The Jean-Talon Market has implemented new temporary measures to entice more shoppers as summer winds down and harvest season begins, but some merchants say they don’t go far enough.
The market, located in Montreal’s Little Italy neighbourhood, is offering free parking for the first 35 minutes for its 325 spots. The offer, in place until Sept. 20, is meant to draw customers who drive and buy fresh produce in bulk.
As part of the plan, the two alleys bordering the market are open to traffic Mondays to Wednesdays for clients travelling by car. They are closed to vehicles from 11 a.m. to 5 p.m. from Thursday to Sunday.
“It’s a promotion we’re doing for a month to make sure people can come and enjoy harvest time,” said Nicolas Fabien-Ouellet, interim director general of Montreal’s Public Markets.
The measures will also help during the COVID-19 pandemic, which Fabien-Ouellet said has had an effect on the market, but he stressed they were primarily implemented to accommodate an increase of customers during a busy time.
Benoit St-Jacques, who works at Jardins Sauvages, said he’s sure the plan will help but he hasn’t noticed a difference yet.
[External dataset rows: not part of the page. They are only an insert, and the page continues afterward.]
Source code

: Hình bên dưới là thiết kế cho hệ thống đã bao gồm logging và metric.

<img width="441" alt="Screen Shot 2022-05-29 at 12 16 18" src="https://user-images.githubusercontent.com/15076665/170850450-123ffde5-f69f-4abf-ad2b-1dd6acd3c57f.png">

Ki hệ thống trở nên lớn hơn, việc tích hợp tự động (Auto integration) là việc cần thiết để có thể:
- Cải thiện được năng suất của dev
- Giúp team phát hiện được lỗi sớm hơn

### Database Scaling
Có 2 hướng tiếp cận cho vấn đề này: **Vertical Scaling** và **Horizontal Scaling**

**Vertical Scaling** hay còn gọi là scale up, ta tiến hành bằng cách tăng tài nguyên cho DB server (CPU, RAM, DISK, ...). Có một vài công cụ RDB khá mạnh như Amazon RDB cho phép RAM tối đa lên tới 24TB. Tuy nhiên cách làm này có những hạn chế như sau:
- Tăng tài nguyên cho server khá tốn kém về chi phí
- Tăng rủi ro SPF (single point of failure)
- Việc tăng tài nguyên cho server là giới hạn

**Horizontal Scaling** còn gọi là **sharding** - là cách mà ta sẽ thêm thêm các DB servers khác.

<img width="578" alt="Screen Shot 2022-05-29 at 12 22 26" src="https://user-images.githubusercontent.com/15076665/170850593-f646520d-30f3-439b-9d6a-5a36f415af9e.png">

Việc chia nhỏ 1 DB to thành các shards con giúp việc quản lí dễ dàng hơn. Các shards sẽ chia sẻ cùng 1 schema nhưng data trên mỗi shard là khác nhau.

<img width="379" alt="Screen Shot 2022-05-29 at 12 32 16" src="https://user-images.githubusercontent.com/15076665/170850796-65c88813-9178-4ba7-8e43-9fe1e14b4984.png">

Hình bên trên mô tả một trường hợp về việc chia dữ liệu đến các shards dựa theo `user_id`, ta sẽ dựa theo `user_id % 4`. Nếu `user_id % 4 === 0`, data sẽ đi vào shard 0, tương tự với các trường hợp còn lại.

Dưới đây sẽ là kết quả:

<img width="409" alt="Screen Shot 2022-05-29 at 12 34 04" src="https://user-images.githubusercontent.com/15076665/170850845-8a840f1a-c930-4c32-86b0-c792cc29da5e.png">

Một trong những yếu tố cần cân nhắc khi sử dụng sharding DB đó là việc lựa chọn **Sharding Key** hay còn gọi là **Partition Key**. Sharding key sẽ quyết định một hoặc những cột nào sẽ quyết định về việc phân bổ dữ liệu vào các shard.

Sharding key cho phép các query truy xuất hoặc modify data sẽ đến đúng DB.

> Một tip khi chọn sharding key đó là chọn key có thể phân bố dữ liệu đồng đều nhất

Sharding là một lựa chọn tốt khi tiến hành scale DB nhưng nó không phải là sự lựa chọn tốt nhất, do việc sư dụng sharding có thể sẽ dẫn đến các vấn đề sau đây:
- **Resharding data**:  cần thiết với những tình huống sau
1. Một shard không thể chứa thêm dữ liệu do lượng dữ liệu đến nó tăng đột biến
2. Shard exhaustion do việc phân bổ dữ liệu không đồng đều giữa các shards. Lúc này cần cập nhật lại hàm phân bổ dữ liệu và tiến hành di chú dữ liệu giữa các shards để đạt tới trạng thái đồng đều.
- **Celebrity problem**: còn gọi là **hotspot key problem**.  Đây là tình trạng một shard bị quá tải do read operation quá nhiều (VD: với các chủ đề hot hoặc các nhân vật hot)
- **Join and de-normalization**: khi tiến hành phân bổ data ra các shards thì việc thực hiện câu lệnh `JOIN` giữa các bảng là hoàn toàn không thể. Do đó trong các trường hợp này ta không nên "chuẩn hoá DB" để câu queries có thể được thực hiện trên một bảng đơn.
Allowing cars to access the small streets bordering the market should be permitted for longer periods of time, he said, adding:
“It should be like that seven days a week.”
St-Jacques applauded waiving parking fees for the first 35 minutes, saying customers have complained all year long about the costs.
Joe Romito, owner of Marché Tania, welcomed the decision to give free parking for the first half-hour but he thinks more could be done to help merchants and customers.
He said opening the alleyways to car traffic on the weekend would have been helpful, since that is when the market is booming with customers from outside of the city.
“They open it up (the two alleys) on Monday, Tuesday, Wednesday,” he said. “For who? There is nobody here. They can actually leave it closed.”
As harvest season gets underway, Fabien-Ouellet said a promotional plan is in the works for the coming weeks to entice more shoppers and promote the local market.
“It will be in the papers, in social media but also with some posters around the city,” he said. “So we’re doing all this promotion as we always do.”